In an area marked by time and depopulation, the proposal does not limit itself to intervening on the built environment, but intends to rewrite a dialogue between matter, landscape and community. The goal is to restore meaning and identity, mending the urban fabric and opening up new possibilities for relationships between the inhabited area and the surrounding environment.
There are two main interventions, both conceived as landscape devices: the belvedere of via Mannu, suspended over the void of the Riu Pardu valley, and the redefinition of via Mazzini, which finds a new urban measure in the design of the ground.
In via Mazzini, the project restores dignity through a new mineral skin. The road surface, made of beaten concrete, defines a material continuity capable of dialoguing with the context, while the sidewalk becomes a sensitive element: paved in washed stone with Orosei marble aggregates, delimited by basalt stone kerbs, it is structured around the existing trees, welcomed in light flowerbeds that become part of the story.
The light – discreet, grazing, recessed – accompanies the step, transforms the everyday into gesture, suggests presence without imposing itself.
The viewpoint on Via Mannu is instead a gesture of subtraction: the removed asphalt leaves room for a new material that, without rhetoric, reconstructs the visual relationship with the valley. A minimal but dense space that restores the centrality of the landscape.

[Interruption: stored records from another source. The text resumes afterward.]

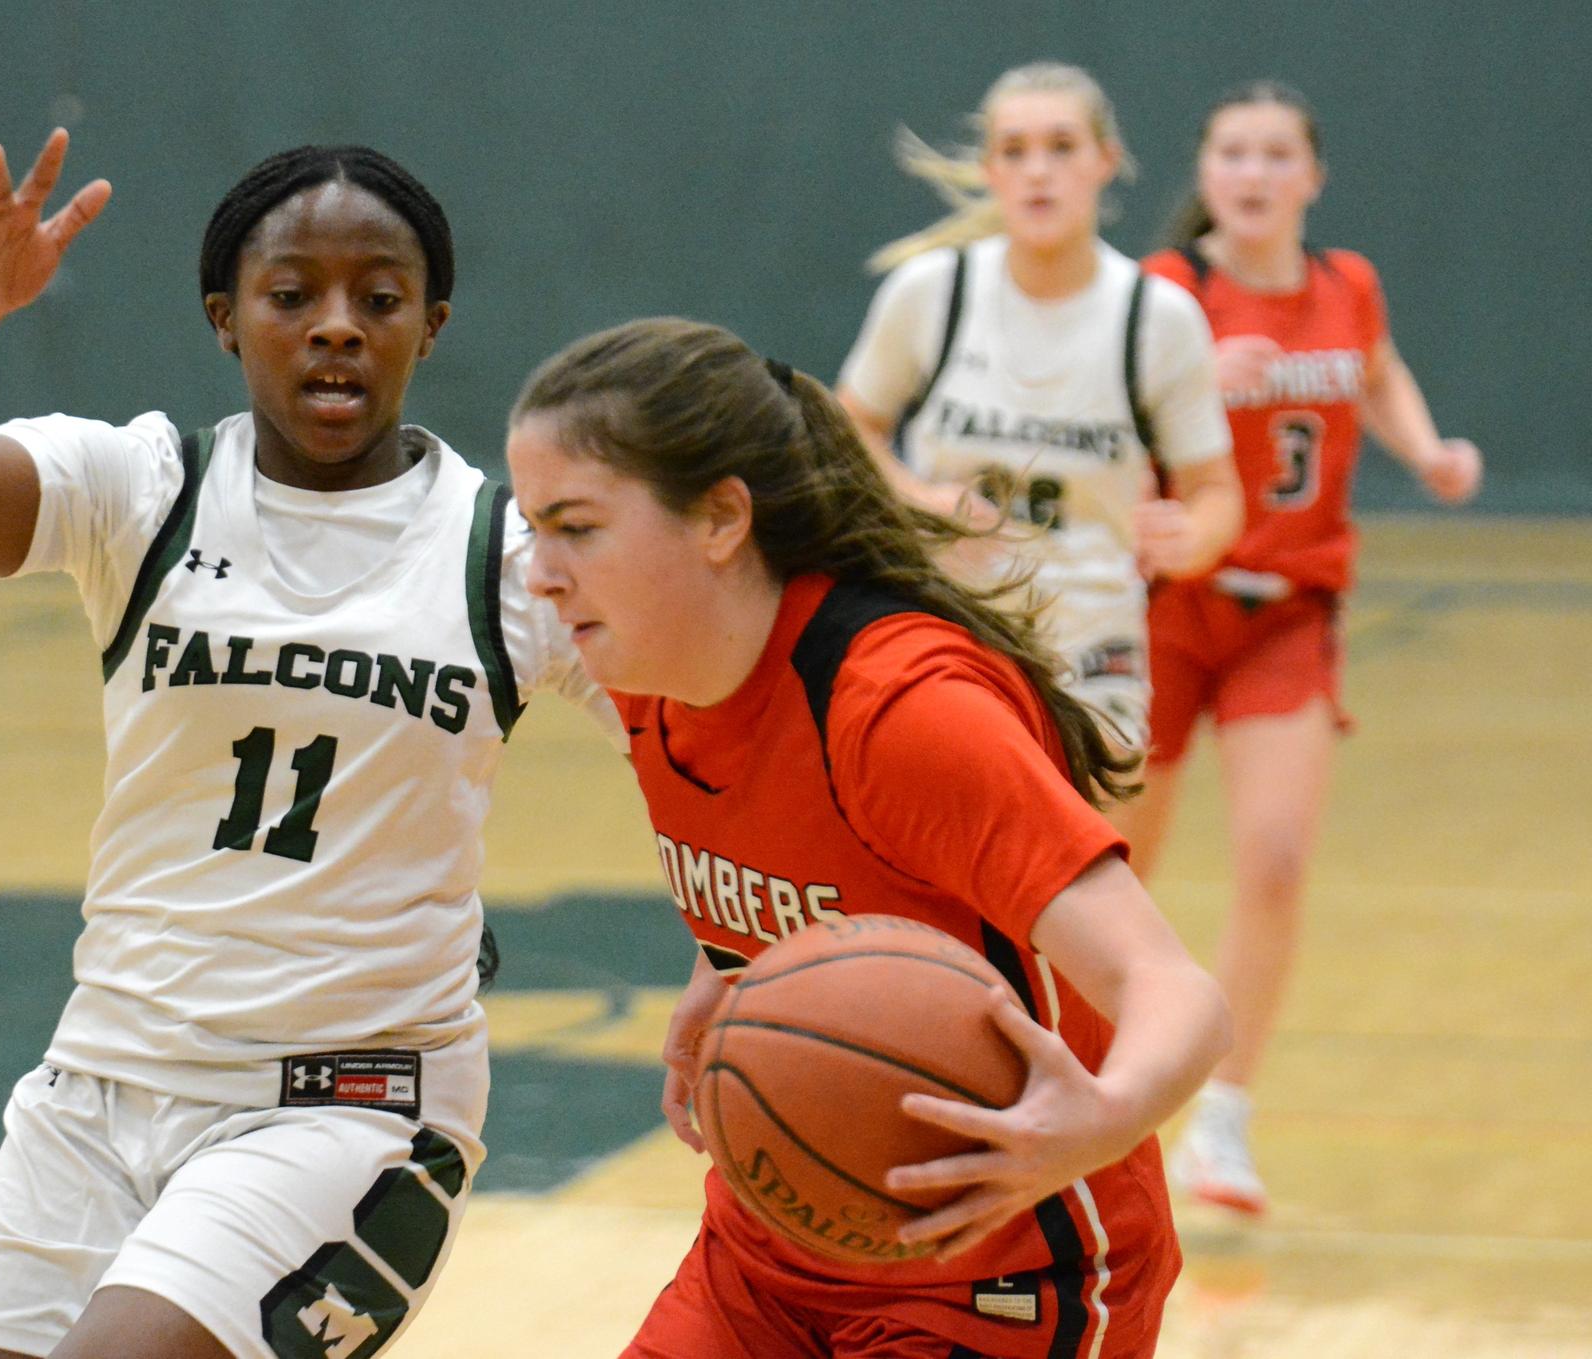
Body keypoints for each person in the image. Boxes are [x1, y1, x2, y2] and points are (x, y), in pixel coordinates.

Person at [0, 129, 618, 1359]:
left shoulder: (507, 556)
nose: (337, 325)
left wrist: (736, 953)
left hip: (345, 1107)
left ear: (433, 325)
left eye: (380, 298)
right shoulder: (142, 487)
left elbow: (701, 734)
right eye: (293, 296)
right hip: (97, 1085)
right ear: (225, 318)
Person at [506, 316, 1232, 1359]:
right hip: (773, 1245)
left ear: (719, 519)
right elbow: (826, 871)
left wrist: (1101, 1116)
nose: (541, 572)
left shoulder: (901, 712)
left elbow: (1176, 994)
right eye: (535, 529)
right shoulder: (650, 678)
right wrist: (732, 969)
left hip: (998, 1270)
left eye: (575, 527)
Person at [1116, 81, 1485, 1215]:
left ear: (1311, 177)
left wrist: (1424, 450)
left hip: (1291, 608)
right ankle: (1094, 1082)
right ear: (1207, 171)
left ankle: (1222, 1122)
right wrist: (1178, 392)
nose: (1255, 172)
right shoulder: (1170, 291)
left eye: (1279, 154)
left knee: (1274, 859)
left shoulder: (1348, 284)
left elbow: (1376, 372)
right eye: (1234, 152)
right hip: (1167, 606)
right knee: (1115, 868)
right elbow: (1098, 416)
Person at [835, 62, 1244, 750]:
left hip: (1090, 643)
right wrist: (921, 496)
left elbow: (1217, 495)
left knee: (1082, 852)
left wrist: (1192, 537)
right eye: (1015, 151)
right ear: (991, 169)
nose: (1038, 172)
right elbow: (850, 429)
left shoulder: (1156, 316)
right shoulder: (933, 293)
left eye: (1061, 147)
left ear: (1106, 161)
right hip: (947, 628)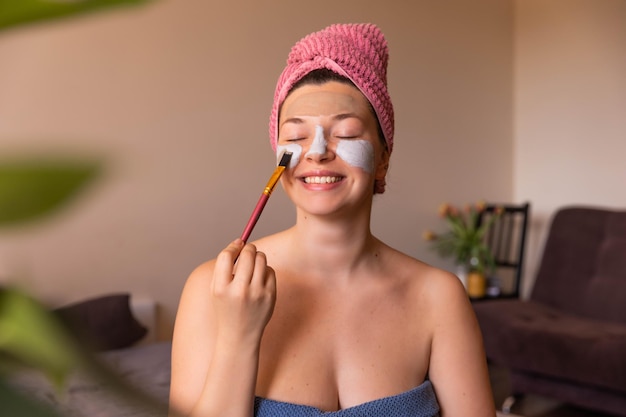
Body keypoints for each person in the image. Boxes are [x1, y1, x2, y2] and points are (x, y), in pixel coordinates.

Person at [169, 23, 496, 417]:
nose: (318, 152)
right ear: (278, 155)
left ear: (383, 157)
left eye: (345, 132)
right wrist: (238, 339)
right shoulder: (214, 290)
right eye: (297, 135)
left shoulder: (438, 298)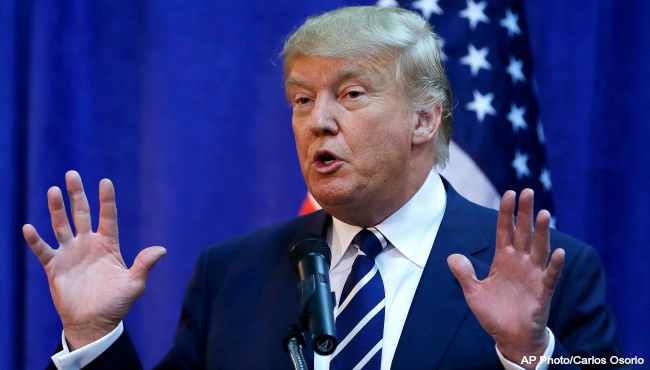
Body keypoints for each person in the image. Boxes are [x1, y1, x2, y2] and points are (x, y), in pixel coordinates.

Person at [23, 6, 620, 370]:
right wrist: (93, 336)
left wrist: (528, 356)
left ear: (424, 118)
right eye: (302, 99)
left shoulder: (549, 273)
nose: (318, 121)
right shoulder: (233, 274)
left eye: (352, 94)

The guiding principles of the project – flexibility, sustainability, durability – translate into concrete choices. The material is treated as an element of narration: the architectural concrete with exposed aggregates is not just a finish, but an ecological device, made with processing waste to reduce the consumption of natural resources.
The monolithic furnishings – essential, solid – are designed to resist time, use, vandalism, reducing maintenance to a minimum.
The vegetation, chosen among the native species, is not decoration but an active part of the system. The flowerbeds and green areas become ecological infrastructures that reduce the need for water and affirm a precise desire for respect and integration with the territory.
In this project, the village is not just a place, but a possibility. An urban landscape that, despite its small size, aspires to rebuild a collective sense of space. A new balance between man, architecture and nature.